The new updates observed by IBM Trusteer relate to the real-time web injections used to steal banking credentials and browser cookies. This works by steering victims to replica domains when attempting to navigate to a banking portal as part of what’s called a man-in-the-browser (MitB) attack.
Also put to use is a server-side injection mechanism that intercepts the response from a bank’s server and redirects it to an attacker-controlled server, which, in turn, inserts additional code into the webpage before it is relayed back to the client.
“To facilitate fetching the right injection at the right moment, the resident TrickBot malware uses a downloader or a JavaScript (JS) loader to communicate with its inject server,” said Michael Gal, a security web researcher at IBM.
Other lines of defense adopted the latest version of TrickBot shows the use of encrypted HTTPS communications with the command-and-control (C2) server for fetching injections; an anti-debugging mechanism to thwart analysis; and new ways to obfuscate and hide the web inject, including the addition of redundant code and the incorporation of hex representation for initializing variables.

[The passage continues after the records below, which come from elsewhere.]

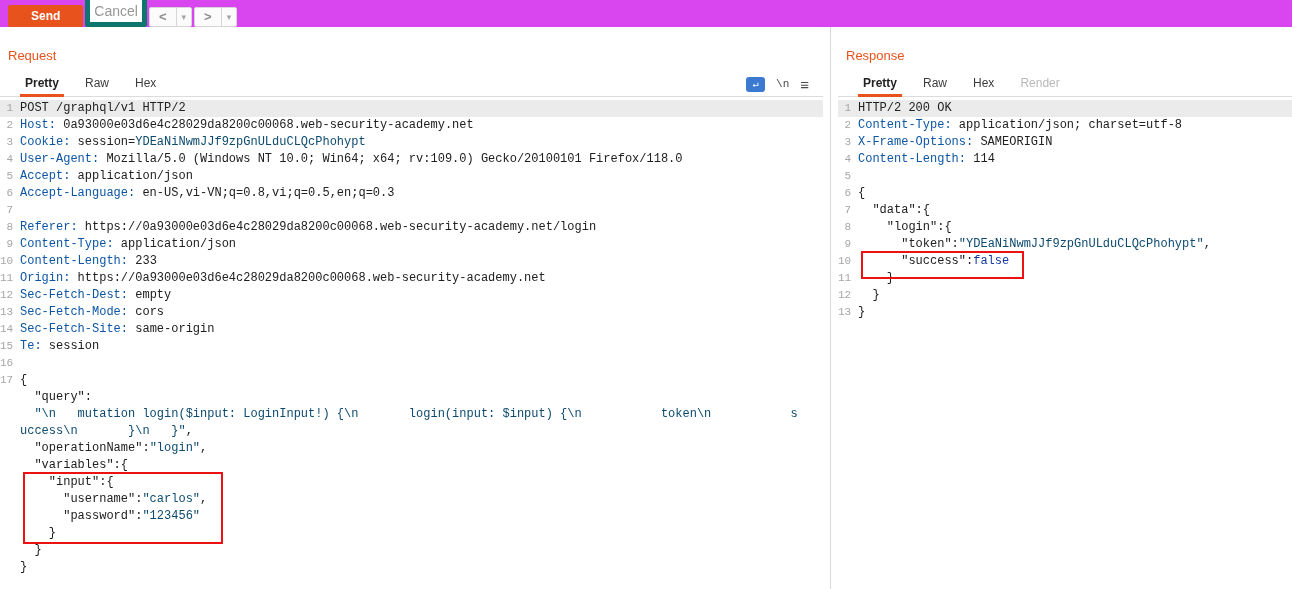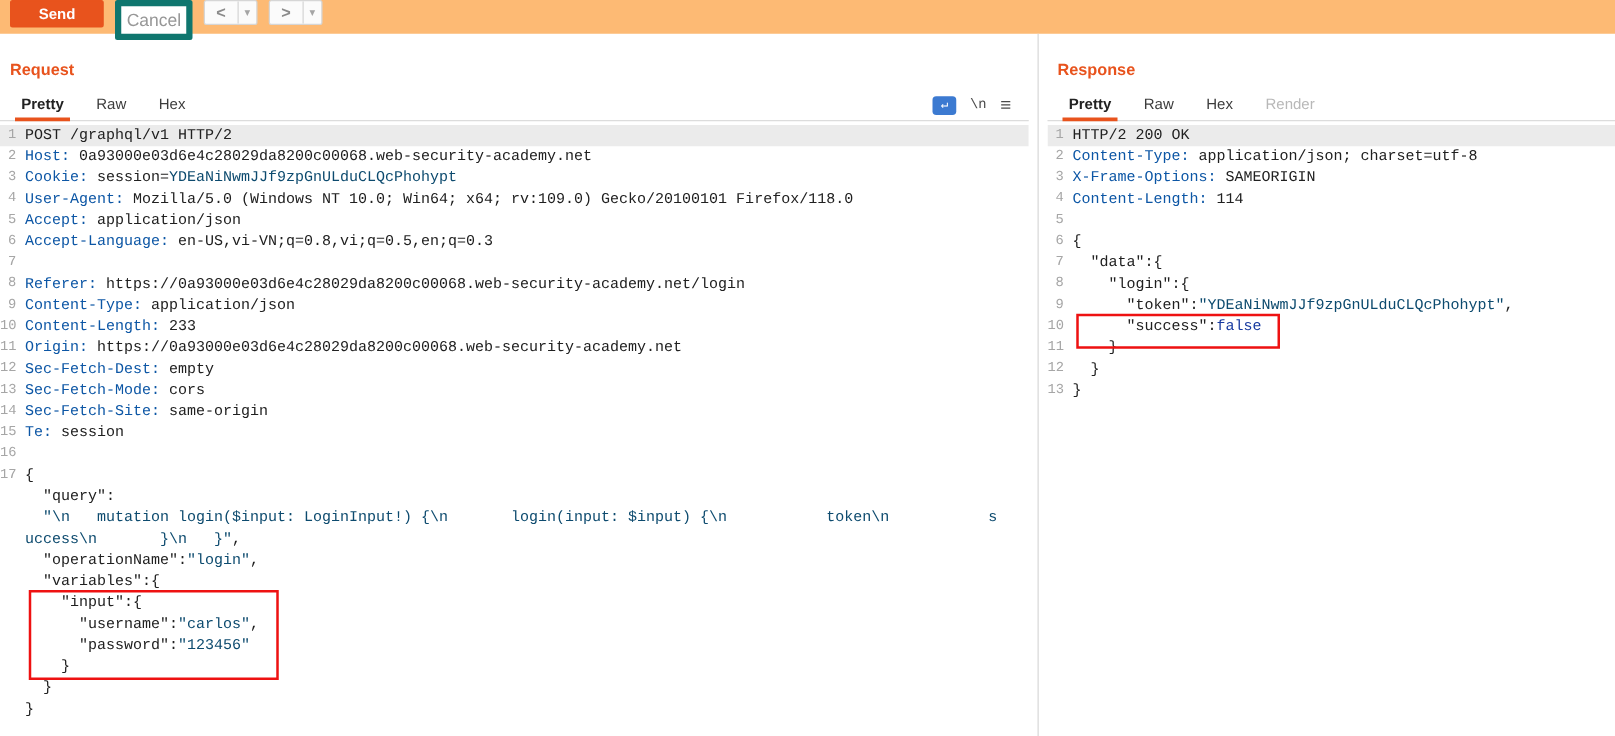--- a/index.html
+++ b/index.html
@@ -4,7 +4,7 @@
 <style>
   *{box-sizing:border-box;margin:0;padding:0}
   html,body{width:1292px;height:589px;overflow:hidden;background:#ffffff;font-family:"Liberation Sans",sans-serif}
-  .toolbar{height:27px;background:#fdba74;display:flex;align-items:flex-start;gap:9px;padding-left:8px}
+  .toolbar{height:27px;background:#d946ef;display:flex;align-items:flex-end;gap:2px;padding-left:8px}
   .btn-send{background:#e8531d;color:#fff;font-weight:bold;font-size:12px;border:1px solid #e8531d;border-radius:2px;padding:3px 22px}
   .btn-cancel{background:#fff;color:#979797;font-size:14px;border:5px solid #0f766e;border-radius:2px;padding:3px 4px}
   .split{display:inline-flex;border:1px solid #d6d6d6;border-radius:2px;background:#fbfbfb;overflow:hidden}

Specifically, upon detecting any attempt made to beautify the injected script, TrickBot’s anti-debugging feature triggers a memory overload that would crash the page, effectively preventing any examination of the malware.
“The TrickBot Trojan and the gang that operates it have been a cyber crime staple since they took over when a predecessor, Dyre, went bust in 2016,” Gal said. “TrickBot has not rested a day. Between takedown attempts and a global pandemic, it has been diversifying its monetization models and growing stronger.”